Era primer viernes del mes de junio en la iglesia de
San Felipe cuando el reloj marcó las seis y una carita se asomó por el altar.
No todos presenciaron el suceso, aunque había alrededor de unas veinte
personas.
Pronto la carita volvió a asomarse. Luego un brazo, el
otro brazo, una pierna y la otra. Era el niño Dios quien se había soltado de
los brazos de su madre para poder jugar. Ella lo vigilaba con atención desde el
campanario de la iglesia, mientras en su terso rostro se dibujaba una sonrisa.
Seguidamente, el niño dio un paseo por todo el templo. Bailó y cantó con las
canciones del coro parroquial y cuando ya estaba muy cansado decidió tomar una
siesta en uno de los tantos corazones que allí se encontraban.
Como primera opción optó por el de un señor de mediana
edad. Un hombre alto, moreno y bastante serio. Le pareció bien y en él se
acomodó, pero luego sintió frío, y sin encontrar algo de calor, dejó en él una
rosa blanca y salió de inmediato. La flor floreció, pero debido al helaje se
congeló y al caer se destrozó completamente.
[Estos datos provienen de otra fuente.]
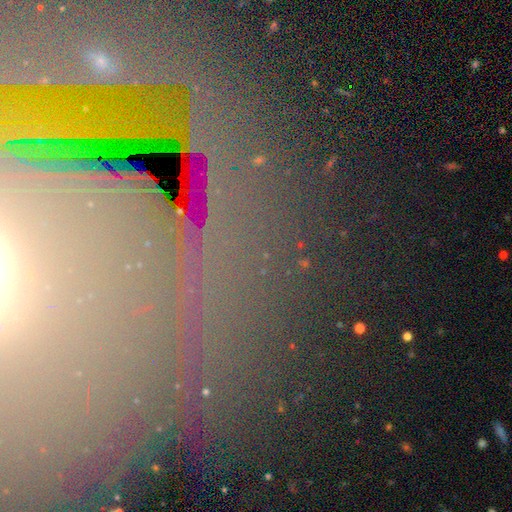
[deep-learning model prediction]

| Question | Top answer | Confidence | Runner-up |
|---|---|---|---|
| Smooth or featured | star or artifact | 49% | featured or disk (32%) |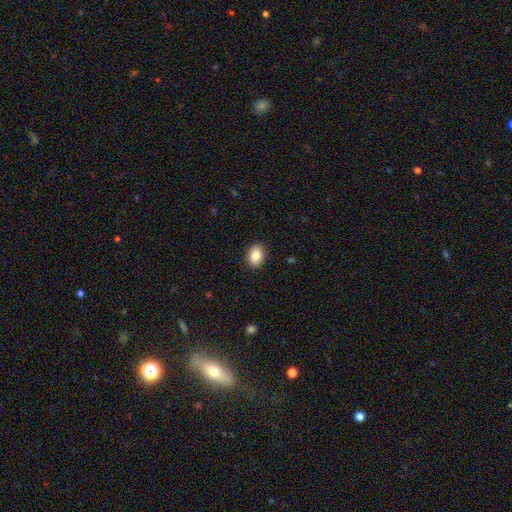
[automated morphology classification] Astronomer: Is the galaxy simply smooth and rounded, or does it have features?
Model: smooth — 86%.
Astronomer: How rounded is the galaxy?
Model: in between — 74%.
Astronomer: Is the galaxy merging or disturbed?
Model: none — 90%.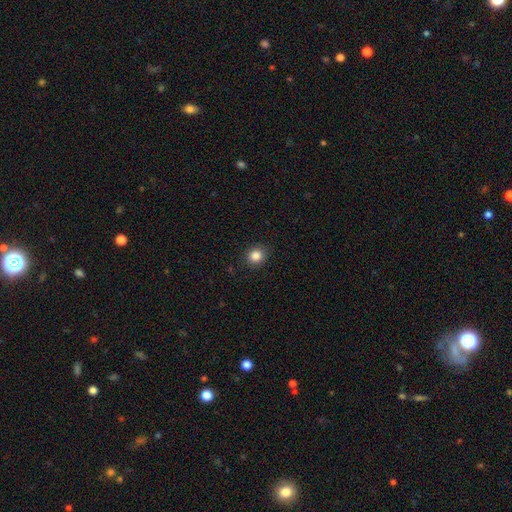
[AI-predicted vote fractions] The model was most divided on "how rounded": round: 81%, in between: 18%, cigar-shaped: 1%. More confident: merging — none (90%); smooth or featured — smooth (86%).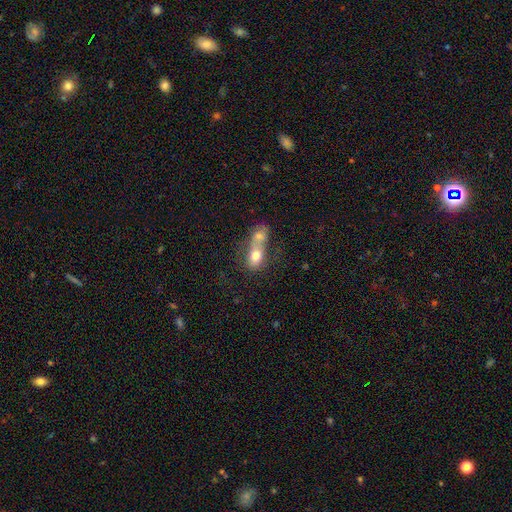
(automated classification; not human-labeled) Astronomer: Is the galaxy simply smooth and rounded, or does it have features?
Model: smooth — 71%.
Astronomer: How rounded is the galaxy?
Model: in between — 69%.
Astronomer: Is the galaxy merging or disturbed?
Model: merger — 74%.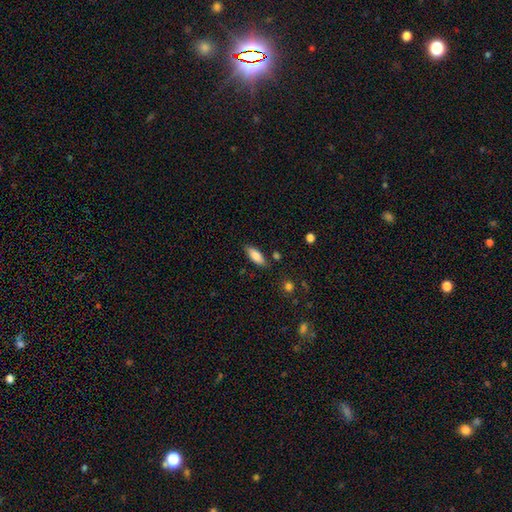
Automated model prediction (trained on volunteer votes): Smooth or featured: smooth — 81% (featured or disk — 12%)
How rounded: in between — 74% (cigar-shaped — 24%)
Merging: none — 83% (minor disturbance — 12%)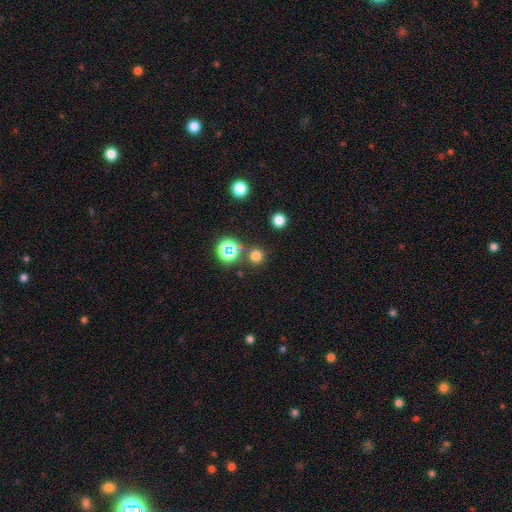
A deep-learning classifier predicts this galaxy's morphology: This appears to be a smooth galaxy with no disk features (68%) that is round (92%). Merging: none (82%).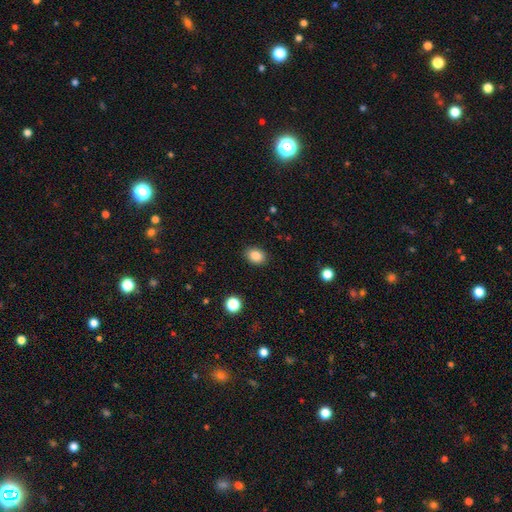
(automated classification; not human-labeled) Smooth or featured? smooth (86%)
How rounded? in between (65%)
Merging? none (88%)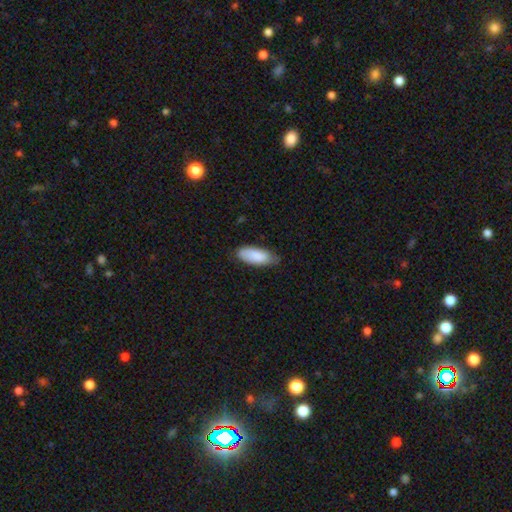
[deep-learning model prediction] The model was most divided on "merging": none: 67%, minor disturbance: 28%, major disturbance: 4%, merger: 1%. More confident: smooth or featured — smooth (85%); how rounded — in between (83%).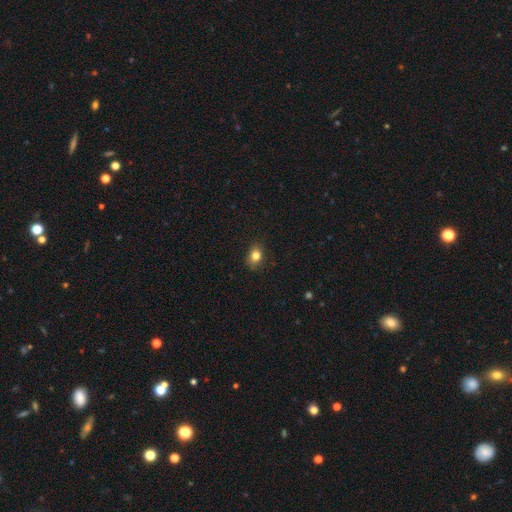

El segundo que visitó fue el de una señorita, quien,
al comienzo de la misa, parecía agitada y alegre, pero al entrar notó que había
poca visibilidad y dentro soplaba una brisa fría. Dejó de nuevo una
rosa blanca y se marchó. Esta nunca floreció, a falta de luz se quedó pequeña.
Al salir se dio cuenta de que la señorita se había quedado dormida. Indignado,
hizo un gesto de disgusto y siguió buscando.
Así continuó de corazón en corazón, esperando hallar
uno adecuado para reposar. En cada corazón que iba visitando dejaba una rosa
blanca como recuerdo de su madre y con la esperanza de que floreciera algún
día.
Ya triste y cansado de buscar, hizo una última parada,
y vaya que tuvo suerte esta vez, qué corazón tan cálido había encontrado. Le
pertenecía a un niño que escuchaba con atención las palabras del sacerdote.
Allí el niño Jesús se sintió tan a gusto que se quedó dormido.
Al terminar la misa se despertó, dejó una rosa blanca
y se despidió. Luego volvió a los brazos de su madre y juntos volvieron al
reino de los cielos.
Aquella rosa blanca fue creciendo. Su belleza fue tal,
que fue admirada tanto en el cielo como en la tierra.